*** DATA TO EXAMINE Section Begins ***

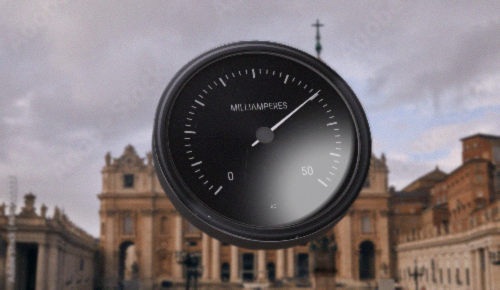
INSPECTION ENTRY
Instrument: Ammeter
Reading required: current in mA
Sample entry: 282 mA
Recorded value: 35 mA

*** DATA TO EXAMINE Section Ends ***
*** DATA TO EXAMINE Section Begins ***

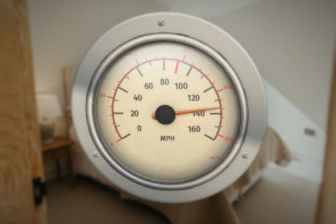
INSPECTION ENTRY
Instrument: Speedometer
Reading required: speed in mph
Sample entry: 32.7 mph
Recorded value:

*** DATA TO EXAMINE Section Ends ***

_THE PROBLEM_. Pick out every line in the entries above that contains the string "Reading" and copy each one out in full. Case counts.

_FINISHED EXERCISE_.
Reading required: current in mA
Reading required: speed in mph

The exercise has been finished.